Según el chófer, los delincuentes subieron al camión como pasajeros comunes y, al llegar a la zona mencionada, se levantaron de sus asientos y gritaron “este es un asalto” para amenazar con armas de fuego a los usuarios. Mientras robaban las pertenencias de los pasajeros, uno de ellos se negó a entregar sus cosas y trató de enfrentarlos. La respuesta fue inmediata y brutal: recibió al menos tres disparos, uno en la cabeza, que le costaron la vida.
El joven, de aproximadamente 25 años, murió en el lugar pese a la rápida llegada de paramédicos de CAPUFE, quienes confirmaron que ya no había nada que hacer. Los asaltantes bajaron del camión y huyeron antes de que llegara la policía, perdiéndose entre las calles sin que hasta ahora se conozca su identidad o paradero.

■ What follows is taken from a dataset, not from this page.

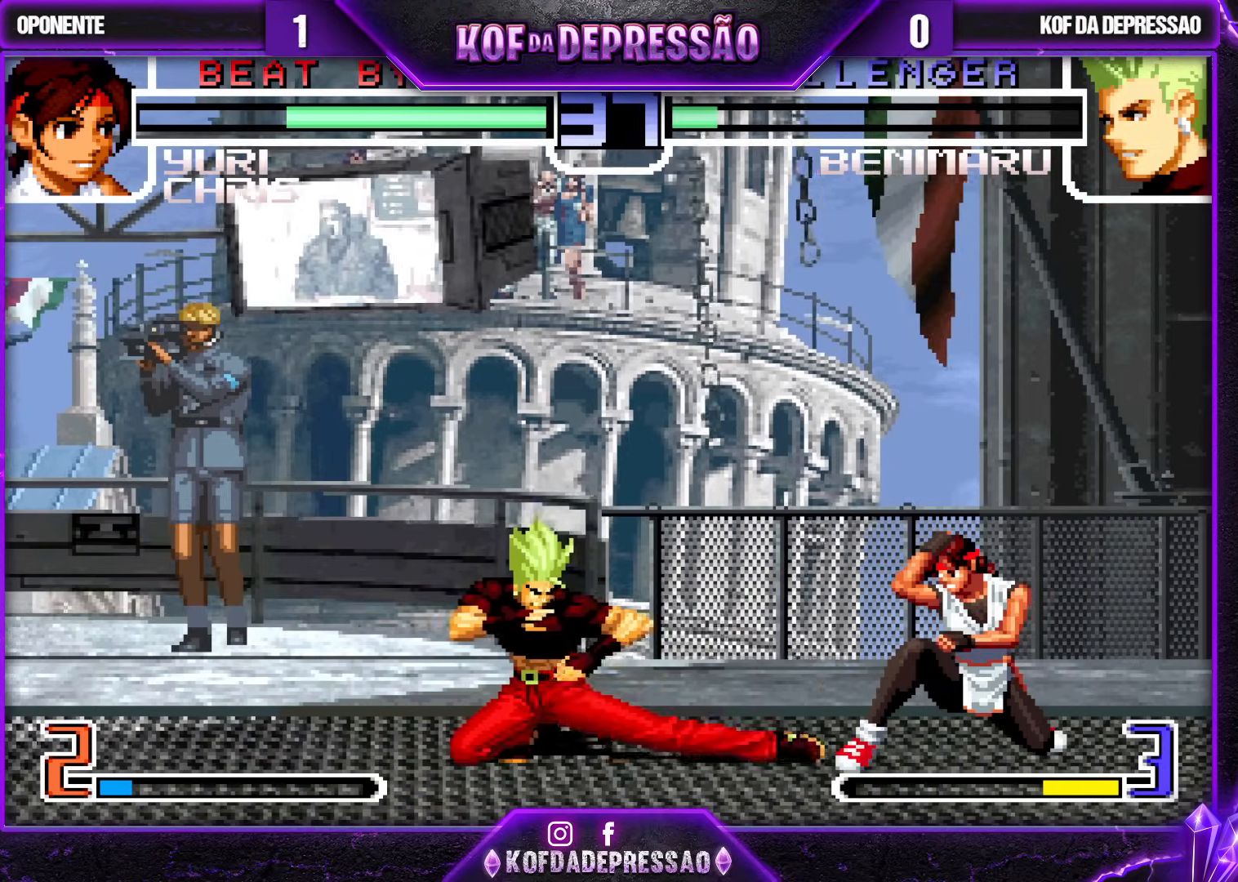
{"buttons": [], "left_stick": "up-right", "events": [[167, "CROSS", "down"], [217, "CROSS", "up"], [500, "left_stick", "up-right"]]}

Elementos de la policía municipal y de la Guardia Nacional desplegaron un operativo en la zona, pero como suele pasar en estos casos, no lograron capturar a los responsables. El Ministerio Público inició la carpeta de investigación por homicidio y ya interroga a los pasajeros, además de revisar cámaras de seguridad para tratar de identificar a los agresores.
Este episodio no solo refleja la inseguridad que persiste en las carreteras que conectan con la Ciudad de México, sino también la vulnerabilidad de los usuarios del transporte público privado. Mientras tanto, proyectos como el cablebús en Puebla, que prometen ofrecer alternativas seguras y eficientes, siguen siendo una opción a considerar para evitar que más personas queden expuestas a este tipo de violencia.